Source:
https://scmp.com/property/hong-kong-china/article/1511222/new-home-market-top-mainland-cities-softens-april
Property/ Hong Kong & China

New home market in top mainland China cities softens in April

Market has cooled much faster than expected, with price discounts spreading to more cities

Hangzhou suffered a 15 per cent drop in prices of new homes from a year earlier. Photo: Reuters

New home prices either rose more slowly or fell more quickly last month from a year earlier in 10 key mainland cities tracked by the SCMP-Creda index, adding to signs the mainland's real estate market is losing steam.

Prices continued to rise in seven cities but fell in three, including Tianjin and Chengdu in Sichuan province.

Beijing led the gainers, with an increase of 18.7 per cent, but the pace was sharply down from March's surge of 34.5 per cent.

The second-tier city of Hangzhou in Zhejiang province suffered the fastest decline of 15 per cent, according to the index, the result of a collaboration between the South China Morning Post and China Real Estate Data Academy, a mainland consultancy.

The index, published each month, covers primary home prices, transactions and affordability in 10 major cities - Beijing, Shanghai, Shenzhen, Guangzhou, Tianjin, Nanjing in Jiangsu province, Hangzhou, Wuhan in Hubei province, Chongqing and Chengdu.

"Project launches will increase, and end-users will remain the main buying force [in the next few months]," said Chen Sheng, Creda's dean and a property industry veteran.

Chen said the mainland property market would probably not recover from the slowdown until the second half of next year.

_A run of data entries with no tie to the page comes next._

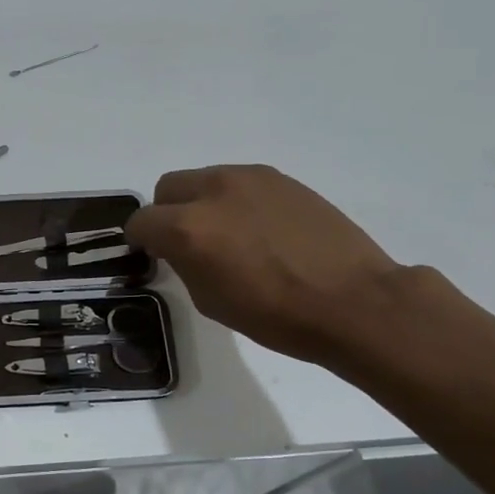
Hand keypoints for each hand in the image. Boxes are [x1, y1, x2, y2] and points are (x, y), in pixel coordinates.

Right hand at [124, 164, 401, 362]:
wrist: (354, 302)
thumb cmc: (277, 315)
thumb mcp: (210, 300)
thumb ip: (184, 263)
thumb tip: (180, 248)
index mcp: (188, 228)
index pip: (141, 222)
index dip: (141, 241)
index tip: (153, 254)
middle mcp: (213, 191)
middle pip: (167, 188)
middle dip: (167, 213)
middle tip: (188, 242)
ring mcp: (249, 178)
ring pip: (204, 179)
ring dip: (202, 202)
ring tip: (229, 234)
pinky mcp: (280, 177)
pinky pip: (239, 182)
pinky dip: (235, 200)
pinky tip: (260, 229)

Creda cooperates extensively with government institutions, academic institutes and financial companies.

The latest data showed new home prices dropped in five of the 10 cities last month from March, with Beijing leading the losers with a drop of 7.83 per cent. Guangzhou followed with a decline of 7.78 per cent.

Prices rose the most from March in Chengdu, by 4.1 per cent, followed by a 3.1 per cent gain in Nanjing.

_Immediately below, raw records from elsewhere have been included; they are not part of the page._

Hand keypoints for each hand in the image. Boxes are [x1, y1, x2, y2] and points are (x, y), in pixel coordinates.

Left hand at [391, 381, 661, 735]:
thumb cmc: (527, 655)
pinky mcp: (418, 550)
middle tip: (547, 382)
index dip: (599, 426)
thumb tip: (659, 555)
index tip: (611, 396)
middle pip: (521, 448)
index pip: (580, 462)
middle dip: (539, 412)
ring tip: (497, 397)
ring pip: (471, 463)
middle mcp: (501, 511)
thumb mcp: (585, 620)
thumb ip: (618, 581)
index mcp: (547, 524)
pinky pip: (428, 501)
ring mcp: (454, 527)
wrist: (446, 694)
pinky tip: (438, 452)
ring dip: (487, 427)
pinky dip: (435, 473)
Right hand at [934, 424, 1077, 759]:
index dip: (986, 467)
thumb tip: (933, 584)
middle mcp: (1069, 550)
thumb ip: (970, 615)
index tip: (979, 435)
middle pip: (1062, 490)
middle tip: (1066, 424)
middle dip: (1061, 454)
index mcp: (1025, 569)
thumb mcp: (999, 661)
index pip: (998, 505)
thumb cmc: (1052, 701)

The frothy real estate market started to crack in February when a couple of developers in Hangzhou first cut prices to speed up sales.

However, the market has since cooled much faster than most developers had expected, and price discounts have spread to a rising number of cities.

Transaction volumes slid during the traditionally busy May 1-3 Labour Day holiday, a negative omen for developers hoping for a market revival, despite new launches of projects to increase supply.

The SCMP-Creda index showed transactions recovered in five cities last month from March, including Hangzhou and Nanjing, but slid further in the other five.

The combined transaction volume in these 10 cities fell to 9.03 million sq metres from 9.5 million sq metres in March.

Home affordability improved in all the 10 cities. But Beijing remained the most unaffordable city, with an average new home price of 26,023 yuan (HK$32,300) per square metre.

That means the average new home will cost 17.2 years of a family's annual income, down from 19.3 years in March.